Data supplied Start Marker

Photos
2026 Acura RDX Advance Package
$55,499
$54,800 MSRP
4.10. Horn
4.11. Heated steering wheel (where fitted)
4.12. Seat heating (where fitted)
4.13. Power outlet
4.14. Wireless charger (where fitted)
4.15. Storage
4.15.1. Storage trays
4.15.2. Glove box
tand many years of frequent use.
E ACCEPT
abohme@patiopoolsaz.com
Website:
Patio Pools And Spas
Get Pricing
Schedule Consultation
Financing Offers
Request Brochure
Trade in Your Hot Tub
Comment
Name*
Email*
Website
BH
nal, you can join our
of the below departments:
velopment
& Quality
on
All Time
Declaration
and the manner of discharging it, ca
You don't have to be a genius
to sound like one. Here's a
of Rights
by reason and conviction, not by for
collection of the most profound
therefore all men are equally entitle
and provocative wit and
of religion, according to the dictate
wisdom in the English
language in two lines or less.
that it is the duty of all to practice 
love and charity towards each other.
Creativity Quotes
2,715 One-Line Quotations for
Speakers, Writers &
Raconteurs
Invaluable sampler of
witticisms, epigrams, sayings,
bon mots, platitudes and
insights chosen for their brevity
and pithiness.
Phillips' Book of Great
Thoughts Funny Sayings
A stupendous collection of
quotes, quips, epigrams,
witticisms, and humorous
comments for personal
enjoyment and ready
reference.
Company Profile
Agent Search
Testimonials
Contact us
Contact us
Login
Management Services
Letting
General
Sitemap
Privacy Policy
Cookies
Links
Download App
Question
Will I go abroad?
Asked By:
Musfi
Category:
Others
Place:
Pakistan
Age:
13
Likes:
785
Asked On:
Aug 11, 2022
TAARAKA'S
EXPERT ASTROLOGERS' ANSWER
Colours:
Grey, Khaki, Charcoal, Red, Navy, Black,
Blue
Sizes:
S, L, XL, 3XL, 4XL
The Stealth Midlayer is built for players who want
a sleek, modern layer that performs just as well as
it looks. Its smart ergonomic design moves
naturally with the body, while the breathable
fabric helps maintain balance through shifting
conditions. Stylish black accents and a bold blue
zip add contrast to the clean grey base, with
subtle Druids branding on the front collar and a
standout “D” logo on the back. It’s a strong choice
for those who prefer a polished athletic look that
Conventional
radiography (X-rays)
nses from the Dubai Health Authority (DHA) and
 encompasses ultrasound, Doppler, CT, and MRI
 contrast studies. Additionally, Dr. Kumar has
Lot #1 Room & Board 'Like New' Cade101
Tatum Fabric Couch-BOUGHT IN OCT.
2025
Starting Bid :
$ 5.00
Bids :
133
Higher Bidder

Data supplied End Marker

- [Required work]: Each record above needs to be transcribed word for word.

- [Your solution]:
Photos
2026 Acura RDX Advance Package
$55,499
$54,800 MSRP
4.10. Horn
4.11. Heated steering wheel (where fitted)
4.12. Seat heating (where fitted)
4.13. Power outlet
4.14. Wireless charger (where fitted)
4.15. Storage
4.15.1. Storage trays
4.15.2. Glove box
tand many years of frequent use.
E ACCEPT
abohme@patiopoolsaz.com
Website:
Patio Pools And Spas
Get Pricing
Schedule Consultation
Financing Offers
Request Brochure
Trade in Your Hot Tub
Comment
Name*
Email*
Website
BH
nal, you can join our
of the below departments:
velopment
& Quality
on
All Time
Declaration
and the manner of discharging it, ca
You don't have to be a genius
to sound like one. Here's a
of Rights
by reason and conviction, not by for
collection of the most profound
therefore all men are equally entitle
and provocative wit and
of religion, according to the dictate
wisdom in the English
language in two lines or less.
that it is the duty of all to practice 
love and charity towards each other.
Creativity Quotes
2,715 One-Line Quotations for
Speakers, Writers &
Raconteurs
Invaluable sampler of
witticisms, epigrams, sayings,
bon mots, platitudes and
insights chosen for their brevity
and pithiness.
Phillips' Book of Great
Thoughts Funny Sayings
A stupendous collection of
quotes, quips, epigrams,
witticisms, and humorous
comments for personal
enjoyment and ready
reference.
Company Profile
Agent Search
Testimonials
Contact us
Contact us
Login
Management Services
Letting
General
Sitemap
Privacy Policy
Cookies
Links
Download App
Question
Will I go abroad?
Asked By:
Musfi
Category:
Others
Place:
Pakistan
Age:
13
Likes:
785
Asked On:
Aug 11, 2022
TAARAKA'S
EXPERT ASTROLOGERS' ANSWER
Colours:
Grey, Khaki, Charcoal, Red, Navy, Black,
Blue
Sizes:
S, L, XL, 3XL, 4XL
The Stealth Midlayer is built for players who want
a sleek, modern layer that performs just as well as
it looks. Its smart ergonomic design moves
naturally with the body, while the breathable
fabric helps maintain balance through shifting
conditions. Stylish black accents and a bold blue
zip add contrast to the clean grey base, with
subtle Druids branding on the front collar and a
standout “D” logo on the back. It’s a strong choice
for those who prefer a polished athletic look that
Conventional
radiography (X-rays)
nses from the Dubai Health Authority (DHA) and
 encompasses ultrasound, Doppler, CT, and MRI
 contrast studies. Additionally, Dr. Kumar has
Lot #1 Room & Board 'Like New' Cade101
Tatum Fabric Couch-BOUGHT IN OCT.
2025
Starting Bid :
$ 5.00
Bids :
133
Higher Bidder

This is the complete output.